> _Directions_
All of these records need to be duplicated exactly.

#### Records ####

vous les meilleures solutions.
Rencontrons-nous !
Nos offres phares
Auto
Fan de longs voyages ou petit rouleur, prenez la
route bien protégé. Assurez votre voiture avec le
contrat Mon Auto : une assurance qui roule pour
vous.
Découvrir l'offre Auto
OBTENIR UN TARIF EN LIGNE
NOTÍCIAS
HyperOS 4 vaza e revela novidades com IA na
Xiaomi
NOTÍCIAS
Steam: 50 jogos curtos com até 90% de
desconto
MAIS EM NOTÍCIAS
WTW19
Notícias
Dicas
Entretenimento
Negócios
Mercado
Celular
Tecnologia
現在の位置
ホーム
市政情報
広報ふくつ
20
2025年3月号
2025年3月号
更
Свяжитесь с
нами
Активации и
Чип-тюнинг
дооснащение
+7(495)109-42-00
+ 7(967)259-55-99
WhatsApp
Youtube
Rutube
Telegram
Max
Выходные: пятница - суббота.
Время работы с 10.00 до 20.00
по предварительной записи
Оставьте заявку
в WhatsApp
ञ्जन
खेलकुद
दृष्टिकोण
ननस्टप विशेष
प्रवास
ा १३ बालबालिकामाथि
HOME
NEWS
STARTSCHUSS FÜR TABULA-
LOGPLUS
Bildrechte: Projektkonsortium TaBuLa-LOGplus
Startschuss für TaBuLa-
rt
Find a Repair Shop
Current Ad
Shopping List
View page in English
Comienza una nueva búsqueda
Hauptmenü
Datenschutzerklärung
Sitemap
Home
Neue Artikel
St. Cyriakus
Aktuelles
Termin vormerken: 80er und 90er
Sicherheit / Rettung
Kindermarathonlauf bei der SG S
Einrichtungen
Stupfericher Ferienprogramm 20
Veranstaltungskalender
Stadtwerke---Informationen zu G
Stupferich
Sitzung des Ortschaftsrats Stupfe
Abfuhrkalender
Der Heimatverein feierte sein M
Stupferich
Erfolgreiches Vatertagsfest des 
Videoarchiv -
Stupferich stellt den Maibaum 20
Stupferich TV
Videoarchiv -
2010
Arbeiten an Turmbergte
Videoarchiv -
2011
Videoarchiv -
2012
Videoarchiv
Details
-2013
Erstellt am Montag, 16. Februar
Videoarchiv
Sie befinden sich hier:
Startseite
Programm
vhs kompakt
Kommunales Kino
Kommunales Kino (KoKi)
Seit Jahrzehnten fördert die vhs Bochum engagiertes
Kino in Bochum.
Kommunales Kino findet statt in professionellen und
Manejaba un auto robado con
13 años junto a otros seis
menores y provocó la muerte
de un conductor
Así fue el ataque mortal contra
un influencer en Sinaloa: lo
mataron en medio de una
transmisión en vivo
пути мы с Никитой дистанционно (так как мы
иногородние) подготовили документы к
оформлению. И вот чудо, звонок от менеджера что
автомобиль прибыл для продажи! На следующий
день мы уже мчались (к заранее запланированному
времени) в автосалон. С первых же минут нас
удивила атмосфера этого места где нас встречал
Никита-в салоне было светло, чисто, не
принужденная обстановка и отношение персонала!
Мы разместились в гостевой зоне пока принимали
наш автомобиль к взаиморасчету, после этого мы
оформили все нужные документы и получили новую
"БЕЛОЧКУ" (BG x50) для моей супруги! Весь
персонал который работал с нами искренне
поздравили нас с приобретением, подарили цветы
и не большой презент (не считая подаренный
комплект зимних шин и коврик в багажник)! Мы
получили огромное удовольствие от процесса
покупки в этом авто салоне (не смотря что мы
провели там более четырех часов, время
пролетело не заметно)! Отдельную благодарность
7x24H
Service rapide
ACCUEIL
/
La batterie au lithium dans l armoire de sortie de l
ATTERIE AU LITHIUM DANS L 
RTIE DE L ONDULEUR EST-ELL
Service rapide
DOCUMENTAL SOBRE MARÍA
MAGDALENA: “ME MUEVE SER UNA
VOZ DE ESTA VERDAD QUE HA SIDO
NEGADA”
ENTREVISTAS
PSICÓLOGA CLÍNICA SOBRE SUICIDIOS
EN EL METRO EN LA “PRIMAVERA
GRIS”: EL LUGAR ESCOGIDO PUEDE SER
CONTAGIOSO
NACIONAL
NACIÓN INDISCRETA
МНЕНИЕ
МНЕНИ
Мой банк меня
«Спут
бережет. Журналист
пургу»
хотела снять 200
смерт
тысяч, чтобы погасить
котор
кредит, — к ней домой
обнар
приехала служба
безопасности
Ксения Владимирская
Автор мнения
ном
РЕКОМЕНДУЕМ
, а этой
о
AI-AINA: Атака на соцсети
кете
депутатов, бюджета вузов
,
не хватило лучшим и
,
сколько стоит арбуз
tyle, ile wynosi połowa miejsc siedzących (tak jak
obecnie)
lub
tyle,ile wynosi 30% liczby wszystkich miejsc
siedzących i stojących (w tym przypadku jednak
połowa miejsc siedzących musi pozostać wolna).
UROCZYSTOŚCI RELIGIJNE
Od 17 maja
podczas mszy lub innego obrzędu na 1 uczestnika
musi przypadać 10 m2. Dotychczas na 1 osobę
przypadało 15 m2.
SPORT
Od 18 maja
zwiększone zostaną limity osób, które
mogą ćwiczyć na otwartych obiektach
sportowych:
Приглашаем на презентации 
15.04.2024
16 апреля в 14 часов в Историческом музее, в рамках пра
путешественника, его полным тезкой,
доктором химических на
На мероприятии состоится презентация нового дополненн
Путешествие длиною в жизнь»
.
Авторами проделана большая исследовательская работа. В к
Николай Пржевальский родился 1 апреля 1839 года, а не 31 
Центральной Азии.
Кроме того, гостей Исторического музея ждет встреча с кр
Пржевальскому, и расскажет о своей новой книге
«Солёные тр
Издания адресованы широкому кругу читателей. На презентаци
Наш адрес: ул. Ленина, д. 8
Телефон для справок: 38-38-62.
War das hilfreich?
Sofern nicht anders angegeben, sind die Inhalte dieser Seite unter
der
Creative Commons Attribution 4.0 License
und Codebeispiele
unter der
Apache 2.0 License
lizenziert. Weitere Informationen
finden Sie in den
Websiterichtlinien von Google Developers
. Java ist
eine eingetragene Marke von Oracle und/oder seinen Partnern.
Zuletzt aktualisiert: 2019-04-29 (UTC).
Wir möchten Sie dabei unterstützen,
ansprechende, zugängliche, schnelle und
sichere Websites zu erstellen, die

####

> _Response box_
vous les meilleures solutions.
Rencontrons-nous !
Nos offres phares
Auto
Fan de longs voyages ou petit rouleur, prenez la
route bien protégé. Assurez votre voiture avec le
contrat Mon Auto : une assurance qui roule pour
vous.
Découvrir l'offre Auto
OBTENIR UN TARIF EN LIGNE
NOTÍCIAS
HyperOS 4 vaza e revela novidades com IA na
Xiaomi
NOTÍCIAS
Steam: 50 jogos curtos com até 90% de
desconto
MAIS EM NOTÍCIAS
WTW19
Notícias
Dicas
Entretenimento
Negócios
Mercado
Celular
Tecnologia
現在の位置
ホーム
市政情報
広報ふくつ
20
2025年3月号
2025年3月号
更
Свяжитесь с
нами
Активации и
Чип-тюнинг
дооснащение
+7(495)109-42-00
+ 7(967)259-55-99
WhatsApp
Youtube
Rutube
Telegram
Max
Выходные: пятница - суббота.
Время работы с 10.00 до 20.00
по предварительной записи
Оставьте заявку
в WhatsApp
ञ्जन
खेलकुद
दृष्टिकोण
ननस्टप विशेष
प्रवास
ा १३ बालबालिकामाथि
HOME
NEWS
STARTSCHUSS FÜR TABULA-
LOGPLUS
Bildrechte: Projektkonsortium TaBuLa-LOGplus
Startschuss für TaBuLa-
rt
Find a Repair Shop
Current Ad
Shopping List
View page in English
Comienza una nueva búsqueda
Hauptmenü
Datenschutzerklärung
Sitemap
Home
Neue Artikel
St. Cyriakus
Aktuelles
Termin vormerken: 80er und 90er
Sicherheit / Rettung
Kindermarathonlauf bei der SG S
Einrichtungen
Stupfericher Ferienprogramm 20
Veranstaltungskalender
Stadtwerke---Informationen zu G
Stupferich
Sitzung des Ortschaftsrats Stupfe
Abfuhrkalender
Der Heimatverein feierte sein M
Stupferich
Erfolgreiches Vatertagsfest des 
Videoarchiv -
Stupferich stellt den Maibaum 20
Stupferich TV
Videoarchiv -
2010
Arbeiten an Turmbergte
Videoarchiv -
2011
Videoarchiv -
2012
Videoarchiv
Details
-2013
Erstellt am Montag, 16. Februar
Videoarchiv
Sie befinden sich hier:
Startseite
Programm
vhs kompakt
Kommunales Kino
Kommunales Kino (KoKi)
Seit Jahrzehnten fördert die vhs Bochum engagiertes
Kino in Bochum.
Kommunales Kino findet statt in professionellen und
Manejaba un auto robado con
13 años junto a otros seis
menores y provocó la muerte
de un conductor
Así fue el ataque mortal contra
un influencer en Sinaloa: lo
mataron en medio de una
transmisión en vivo
пути мы с Никитой дистанционно (так как мы
иногородние) подготовили документы к
оформлению. И вот чудо, звонок от менеджера что
автомобиль прибыл для продажи! На следующий
день мы уже мчались (к заранее запланированному
времени) в автосалон. С первых же минут нас
удивила атмосфера этого места где нас встречал
Никита-в салоне было светло, чисто, не
принужденная обстановка и отношение персонала!
Мы разместились в гостевой зоне пока принимали
наш автомобиль к взаиморасчету, после этого мы
оформили все нужные документы и получили новую
"БЕЛОЧКУ" (BG x50) для моей супруги! Весь
персонал который работал с нами искренне
поздравили нас с приобретением, подарили цветы
и не большой презент (не считая подаренный
комплект зимних шин и коврик в багажник)! Мы
получили огромное удовольствие от процесса
покупки в этом авто салоне (не смотря что мы
провели там более четырех часов, время
пролетело не заметно)! Отдельную благодарность
7x24H
Service rapide
ACCUEIL
/
La batterie au lithium dans l armoire de sortie de l
ATTERIE AU LITHIUM DANS L 
RTIE DE L ONDULEUR EST-ELL
Service rapide
DOCUMENTAL SOBRE MARÍA
MAGDALENA: “ME MUEVE SER UNA
VOZ DE ESTA VERDAD QUE HA SIDO
NEGADA”
ENTREVISTAS
PSICÓLOGA CLÍNICA SOBRE SUICIDIOS
EN EL METRO EN LA “PRIMAVERA
GRIS”: EL LUGAR ESCOGIDO PUEDE SER
CONTAGIOSO
NACIONAL
NACIÓN INDISCRETA
МНЕНИЕ
МНЕНИ
Мой банк меня
«Спут
бережет. Журналист
пургу»
хотела снять 200
смерт
тысяч, чтобы погасить
котор
кредит, — к ней домой
обнар
приехала служба
безопасности
Ксения Владимирская
Автор мнения
ном
РЕКОМЕНДУЕМ
, а этой
о
AI-AINA: Атака на соцсети
кете
депутатов, бюджета вузов
,
не хватило лучшим и
,
сколько стоит арбуз
tyle, ile wynosi połowa miejsc siedzących (tak jak
obecnie)
lub
tyle,ile wynosi 30% liczby wszystkich miejsc
siedzących i stojących (w tym przypadku jednak
połowa miejsc siedzących musi pozostać wolna).
UROCZYSTOŚCI RELIGIJNE
Od 17 maja
podczas mszy lub innego obrzędu na 1 uczestnika
musi przypadać 10 m2. Dotychczas na 1 osobę
przypadało 15 m2.
SPORT
Od 18 maja
zwiększone zostaną limity osób, które
mogą ćwiczyć na otwartych obiektach
sportowych:
Приглашаем на презентации 
15.04.2024
16 апреля в 14 часов в Историческом музее, в рамках пра
путешественника, его полным тезкой,
доктором химических на
На мероприятии состоится презентация нового дополненн
Путешествие длиною в жизнь»
.
Авторами проделана большая исследовательская работа. В к
Николай Пржевальский родился 1 апреля 1839 года, а не 31 
Центральной Азии.
Кроме того, гостей Исторического музея ждет встреча с кр
Пржевальскому, и расскажет о своей новой книге
«Солёные тр
Издания адресованы широкому кругу читателей. На презентаци
Наш адрес: ул. Ленина, д. 8
Телефон для справок: 38-38-62.
War das hilfreich?
Sofern nicht anders angegeben, sind die Inhalte dieser Seite unter
der
Creative Commons Attribution 4.0 License
und Codebeispiele
unter der
Apache 2.0 License
lizenziert. Weitere Informationen
finden Sie in den
Websiterichtlinien von Google Developers
. Java ist
eine eingetragene Marke von Oracle und/oder seinen Partnern.
Zuletzt aktualisiert: 2019-04-29 (UTC).
Wir möchten Sie dabei unterstützen,
ansprechende, zugängliche, schnelle und
sichere Websites zu erstellen, die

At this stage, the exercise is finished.